Pendant près d’un demi-siècle, les chemins de fer ont dessiné la géographie des puissances africaines émergentes. Qu’ils aient été colonisés ou jeunes États indépendants, les pays qui misaient sur le rail savaient une chose essentielle : il n’y a pas de développement durable sans infrastructures solides, intégrées et stratégiques.
Aujourd’hui, alors que les conférences se succèdent sur les transitions écologiques et que les plans d’investissement s’empilent autour de projets d’autoroutes, de ponts et de zones économiques spéciales, une question fondamentale s’impose : et le rail ?

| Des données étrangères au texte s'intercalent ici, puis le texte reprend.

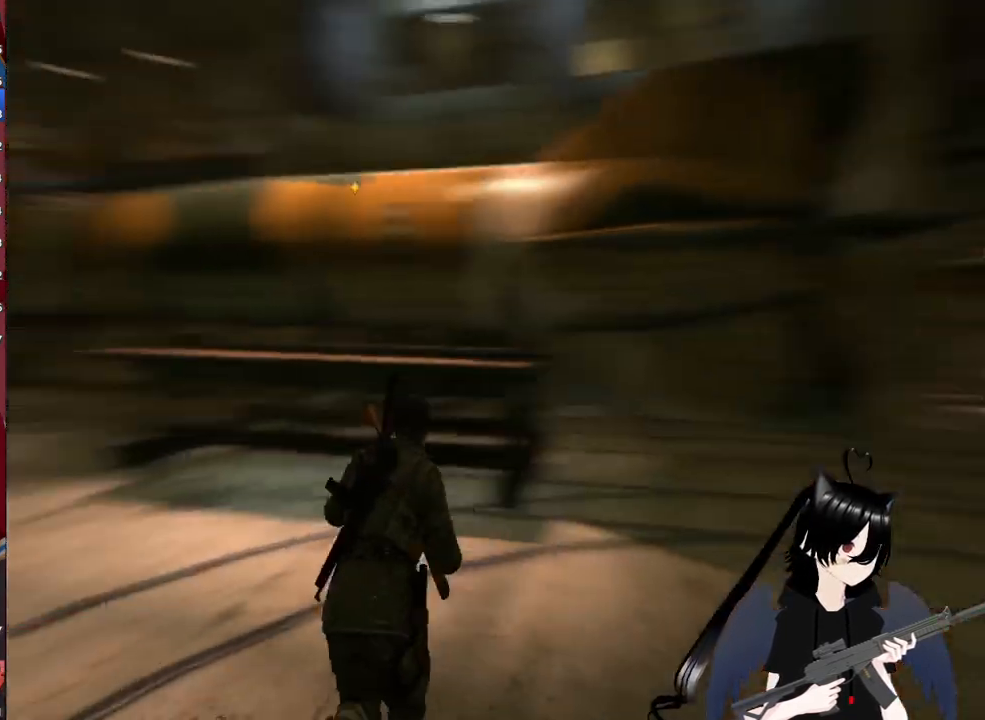
Gameplay with keyboard and mouse; each line is a JSON object with the keys and mouse buttons held at the frame after it. "events" lists presses ("down") and releases ("up") of "1", "2", "3", "4", "5", "a", "alt", "c", "caps_lock", "ctrl", "d", "e", "f", "g", "q", "r", "s", "shift", "space", "t", "tab", "v", "w", "x", "z", "mouse_left", "mouse_wheel" and "mouse_right" between this image and that frame as [ms after this image, input, new state], when the widget could be followed in between. "mouse_left", "mouse_wheel", "mouse_right" = the "left", "wheel", "right" buttons of the "mouse" list. No other keys are recorded. "wheel" means that the mouse wheel is clicked or scrolled. "mouse_move" is the direction in which the mouse moves at that frame (one of eight, or "still"), when it could be read.
{"keys": ["d"], "mouse": [], "mouse_move": "right", "events": [[360, "w", "up"]]}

La réponse embarrasse. Le rail, ce patrimoine hérité, est en ruines dans la plupart des capitales. On le relègue au passé, on l’associe aux vestiges d’une époque que l’on croit révolue. Or, il n’y a pas de futur sans mémoire. Et le rail africain, s’il fut un outil d’exploitation coloniale, fut aussi un formidable levier de structuration territoriale, de mobilité humaine, de souveraineté économique.

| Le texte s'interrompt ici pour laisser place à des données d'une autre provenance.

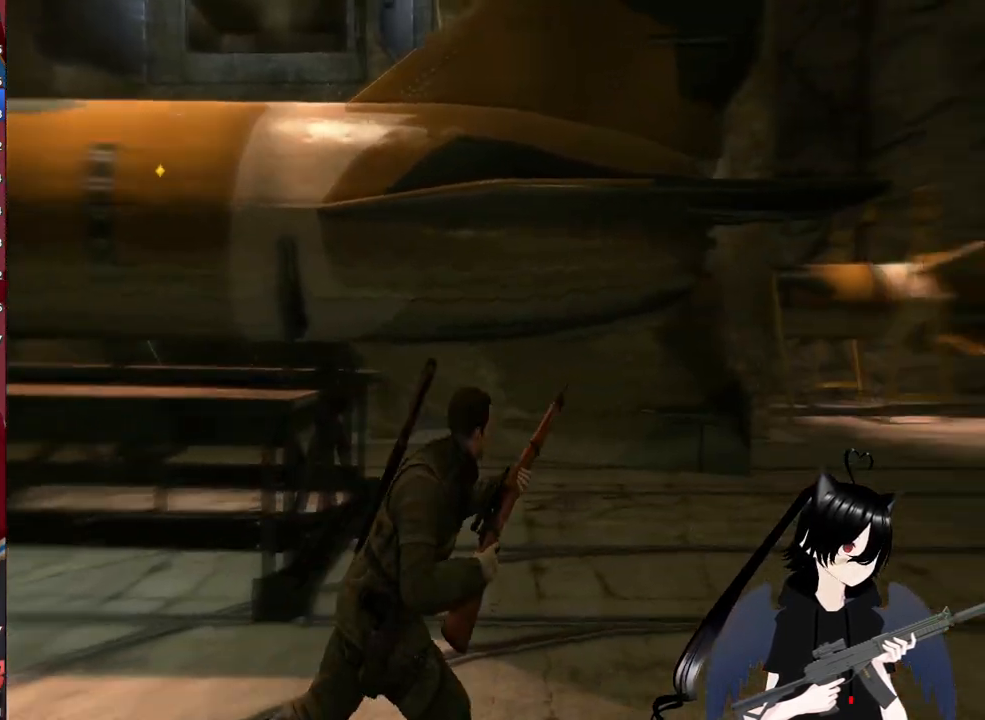
{"keys": ["d"], "mouse": [], "mouse_move": "up-left", "events": []}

Dans les années 1960 à 1980, le continent disposait d’un des réseaux ferroviaires les plus dynamiques du Sud. Le trafic fret progressait. Les lignes reliaient les ports aux zones minières et agricoles. Les ingénieurs — africains ou coopérants — faisaient circuler la machine de l’intégration régionale. À cette époque, Dakar, Abidjan, Brazzaville et Ouagadougou parlaient la même langue : celle du rail comme épine dorsale du développement.
Puis, sans tambour ni concertation, tout s’est arrêté. L’usure, la dette, les politiques d’ajustement structurel ont sabré les ambitions. Les techniciens sont partis, les budgets se sont évaporés. On a privatisé sans plan. On a abandonné sans héritage.
Et pourtant.
La relance est possible. Elle est même nécessaire. Face aux défis environnementaux, à la saturation des routes, à la flambée des coûts logistiques, le rail revient en force dans le débat mondial. L’Afrique ne peut rester à quai. De Lagos à Mombasa, d’Abidjan à Niamey, de Dakar à Bamako, les corridors ferroviaires peuvent redevenir les artères d’un développement rationnel, connecté, propre.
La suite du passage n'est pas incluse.